◆ **What the exercise asks**
Only the last stretch of the records is wanted: restate word for word the line with "471 266 407" and every line after it.

◆ **Data under study**
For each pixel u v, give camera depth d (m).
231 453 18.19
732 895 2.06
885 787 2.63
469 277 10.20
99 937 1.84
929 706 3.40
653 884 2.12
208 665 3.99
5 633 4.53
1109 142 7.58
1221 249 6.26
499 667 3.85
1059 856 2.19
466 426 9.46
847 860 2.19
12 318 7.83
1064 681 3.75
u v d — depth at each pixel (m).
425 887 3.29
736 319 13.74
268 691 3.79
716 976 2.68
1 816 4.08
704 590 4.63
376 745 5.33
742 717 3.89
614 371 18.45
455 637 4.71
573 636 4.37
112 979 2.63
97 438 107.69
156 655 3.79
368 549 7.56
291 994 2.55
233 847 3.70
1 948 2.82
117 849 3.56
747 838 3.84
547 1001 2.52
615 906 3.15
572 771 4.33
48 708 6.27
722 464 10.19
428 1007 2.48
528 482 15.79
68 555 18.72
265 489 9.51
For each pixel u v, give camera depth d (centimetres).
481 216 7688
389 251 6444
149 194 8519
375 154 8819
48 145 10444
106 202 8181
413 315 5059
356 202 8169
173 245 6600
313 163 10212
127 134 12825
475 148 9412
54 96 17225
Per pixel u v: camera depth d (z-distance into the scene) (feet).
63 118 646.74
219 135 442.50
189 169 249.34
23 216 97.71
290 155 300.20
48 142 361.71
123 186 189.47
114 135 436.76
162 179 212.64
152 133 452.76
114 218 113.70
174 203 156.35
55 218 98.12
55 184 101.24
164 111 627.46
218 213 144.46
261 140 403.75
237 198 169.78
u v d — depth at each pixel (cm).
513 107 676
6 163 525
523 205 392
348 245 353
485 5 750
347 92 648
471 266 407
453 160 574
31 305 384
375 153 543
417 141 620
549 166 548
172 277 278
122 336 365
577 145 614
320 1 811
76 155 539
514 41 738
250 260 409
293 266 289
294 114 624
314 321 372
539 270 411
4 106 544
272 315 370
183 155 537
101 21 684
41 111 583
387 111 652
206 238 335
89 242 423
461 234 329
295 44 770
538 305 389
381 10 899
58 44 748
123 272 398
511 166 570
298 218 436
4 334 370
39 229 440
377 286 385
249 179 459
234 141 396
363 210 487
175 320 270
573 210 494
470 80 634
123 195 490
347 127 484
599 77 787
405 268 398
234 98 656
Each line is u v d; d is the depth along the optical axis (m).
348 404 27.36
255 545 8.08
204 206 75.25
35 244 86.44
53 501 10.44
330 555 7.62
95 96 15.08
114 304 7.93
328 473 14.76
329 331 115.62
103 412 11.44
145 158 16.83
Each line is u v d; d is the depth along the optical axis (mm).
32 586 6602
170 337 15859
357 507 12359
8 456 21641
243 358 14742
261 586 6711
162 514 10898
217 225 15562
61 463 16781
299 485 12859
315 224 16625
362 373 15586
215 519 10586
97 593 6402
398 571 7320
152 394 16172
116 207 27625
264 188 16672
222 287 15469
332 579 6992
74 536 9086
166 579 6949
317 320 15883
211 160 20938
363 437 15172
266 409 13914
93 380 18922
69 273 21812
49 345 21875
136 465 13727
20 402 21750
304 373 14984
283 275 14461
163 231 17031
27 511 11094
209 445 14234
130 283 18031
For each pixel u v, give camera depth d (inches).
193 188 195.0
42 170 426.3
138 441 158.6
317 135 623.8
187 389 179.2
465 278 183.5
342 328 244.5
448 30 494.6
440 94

◆ **Your solution**
471 266 407
453 160 574
31 305 384
375 153 543
417 141 620
549 166 548
172 277 278
122 336 365
577 145 614
320 1 811
76 155 539
514 41 738
250 260 409
293 266 289
294 114 624
314 321 372
539 270 411
4 106 544
272 315 370
183 155 537
101 21 684
41 111 583
387 111 652
206 238 335
89 242 423
461 234 329
295 44 770
538 305 389
381 10 899
58 44 748
123 272 398
511 166 570
298 218 436
4 334 370
39 229 440
377 286 385
249 179 459
234 141 396
363 210 487
175 320 270
573 210 494
470 80 634
123 195 490
347 127 484
599 77 787
405 268 398
234 98 656
Each line is u v d; d is the depth along the optical axis (m).
348 404 27.36
255 545 8.08
204 206 75.25
35 244 86.44
53 501 10.44
330 555 7.62
95 96 15.08
114 304 7.93
328 473 14.76
329 331 115.62
103 412 11.44
145 158 16.83
Each line is u v d; d is the depth along the optical axis (mm).
32 586 6602
170 337 15859
357 507 12359
8 456 21641
243 358 14742
261 586 6711
162 514 10898
217 225 15562
61 463 16781
299 485 12859
315 224 16625
362 373 15586
215 519 10586
97 593 6402
398 571 7320
152 394 16172
116 207 27625
264 188 16672
222 287 15469
332 579 6992
74 536 9086
166 579 6949
317 320 15883
211 160 20938
363 437 15172
266 409 13914
93 380 18922
69 273 21812
49 345 21875
136 465 13727
20 402 21750
304 373 14984
283 275 14461
163 231 17031
27 511 11094
209 445 14234
130 283 18031
For each pixel u v, give camera depth d (inches).
193 188 195.0
42 170 426.3
138 441 158.6
317 135 623.8
187 389 179.2
465 278 183.5
342 328 244.5
448 30 494.6
440 94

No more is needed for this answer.